» **SOURCE EXTRACT**
+===+

The assembled genome was generated into a total of 1617 contigs with a total length of 54384533 bp and N50 values of 59580 bp. The contigs were assembled into 330 scaffolds (≥1000 bp) with a total length of 55225560 bp and N50 values of 318484 bp. The genome features are shown in Table 1. The overall G+C% content is 53.50%, which is higher than the average G+C% content for fungi, which is 48.96%[45]. High G+C% content indicates greater thermal stability[46]. CEGMA analysis showed that 244 of 248 genes were fully annotated (98.39% completeness), and 246 of 248 genes met the criteria for partial annotation (99.19% completeness). BUSCO analysis indicated that 85% and 10% of 290 expected Ascomycota genes were identified as complete and fragmented; meanwhile, only 3% were missed in the assembly. Both assessment methods indicated that the Phomopsis sp. XP-8 genome assembly was fully complete. The genome contains 310 non-coding RNA (ncRNAs) (144 tRNA, 49 rRNA and 117 miRNA). Overall, 0.46 Mb of non-redundant and repetitive sequences were identified, comprising approximately 0.83% of the genome assembly.

Table 1. The main properties of the Phomopsis sp. XP-8 genome assembly
Genome Gene number
Number of contigs 1671
Scaffolds (≥1000 bp) 330
Contigs length/bp 54384533
Scaffolds length/bp 55225560
Contigs N50/bp 59580
Scaffolds N50/bp 318484
Genome assembly size/Mb 55.2
G+C content (%) overall 53.5

Gene prediction was performed using Augustus and yielded 17094 protein-coding genes. For all predicted genes, the functions of 16025 genes (93.75%) were successfully annotated in the different databases. Including 5876 genes > 300 nt and 9766 genes > 1000 nt. The functional annotation of each database is detailed below (Table 2). 15921 genes (93.14%) were aligned using the Nr database, 11893 genes (69.57%) had hits in the Swiss-Prot database, 2907 genes (17.01%) were mapped in the KEGG database, 6239 genes (36.50%) were classified in the GO database, 6788 genes (39.71%) were annotated against the COG database, the e-value thresholds were all set at 1e-5.

+===+

» **YOUR GOAL**
Copy the genome assembly passage word for word, between "Gene prediction was" and "set at 1e-5.", inclusive.

Items from a dataset:

+===+

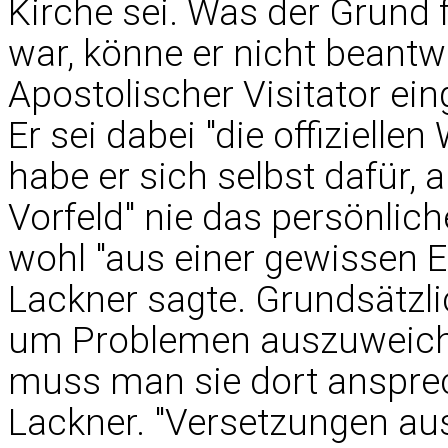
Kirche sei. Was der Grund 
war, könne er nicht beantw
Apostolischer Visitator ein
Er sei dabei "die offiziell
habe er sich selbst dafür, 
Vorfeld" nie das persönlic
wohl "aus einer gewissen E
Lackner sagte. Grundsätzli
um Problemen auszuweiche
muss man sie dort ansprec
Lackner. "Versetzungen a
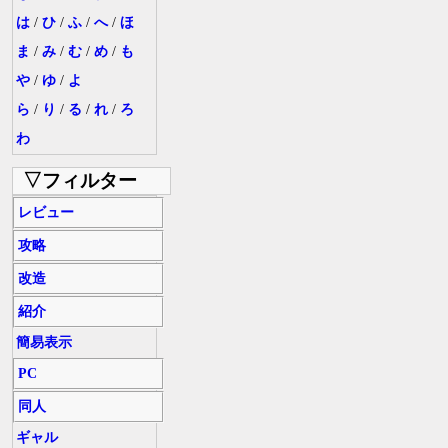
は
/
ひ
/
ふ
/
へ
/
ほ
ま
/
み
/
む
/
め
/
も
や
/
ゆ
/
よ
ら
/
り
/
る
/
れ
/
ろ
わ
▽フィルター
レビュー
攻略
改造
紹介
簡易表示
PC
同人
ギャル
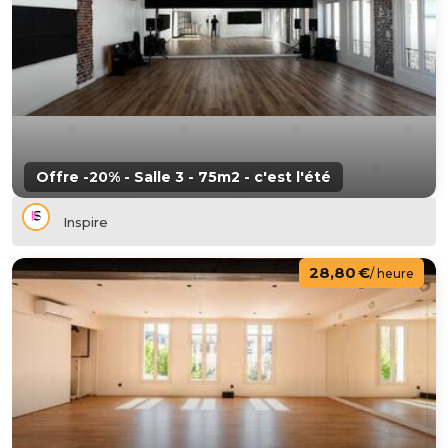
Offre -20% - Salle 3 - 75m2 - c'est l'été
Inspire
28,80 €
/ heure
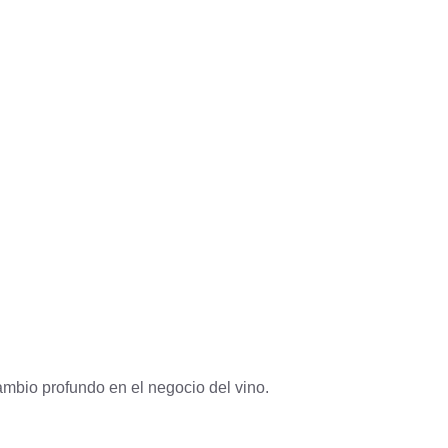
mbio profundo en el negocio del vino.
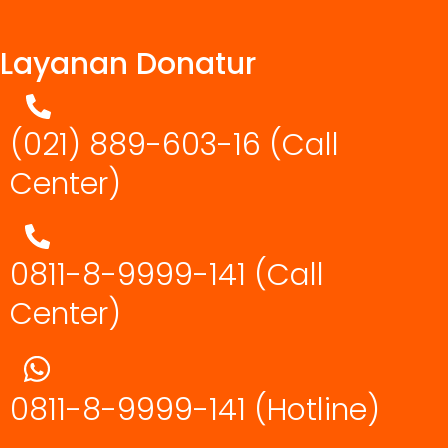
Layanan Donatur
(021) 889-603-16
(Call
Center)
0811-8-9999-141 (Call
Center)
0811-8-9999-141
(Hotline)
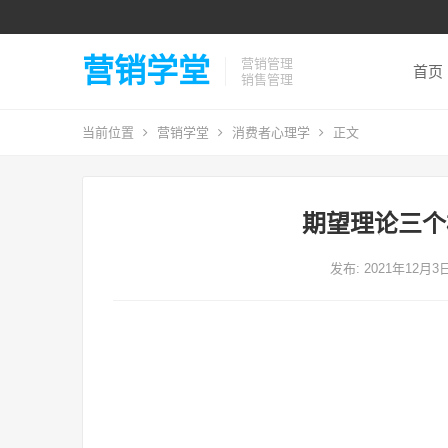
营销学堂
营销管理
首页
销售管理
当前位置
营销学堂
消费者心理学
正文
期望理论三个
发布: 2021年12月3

+===+

» **ANSWER BOX**
Gene prediction was performed using Augustus and yielded 17094 protein-coding genes. For all predicted genes, the functions of 16025 genes (93.75%) were successfully annotated in the different databases. Including 5876 genes > 300 nt and 9766 genes > 1000 nt. The functional annotation of each database is detailed below (Table 2). 15921 genes (93.14%) were aligned using the Nr database, 11893 genes (69.57%) had hits in the Swiss-Prot database, 2907 genes (17.01%) were mapped in the KEGG database, 6239 genes (36.50%) were classified in the GO database, 6788 genes (39.71%) were annotated against the COG database, the e-value thresholds were all set at 1e-5.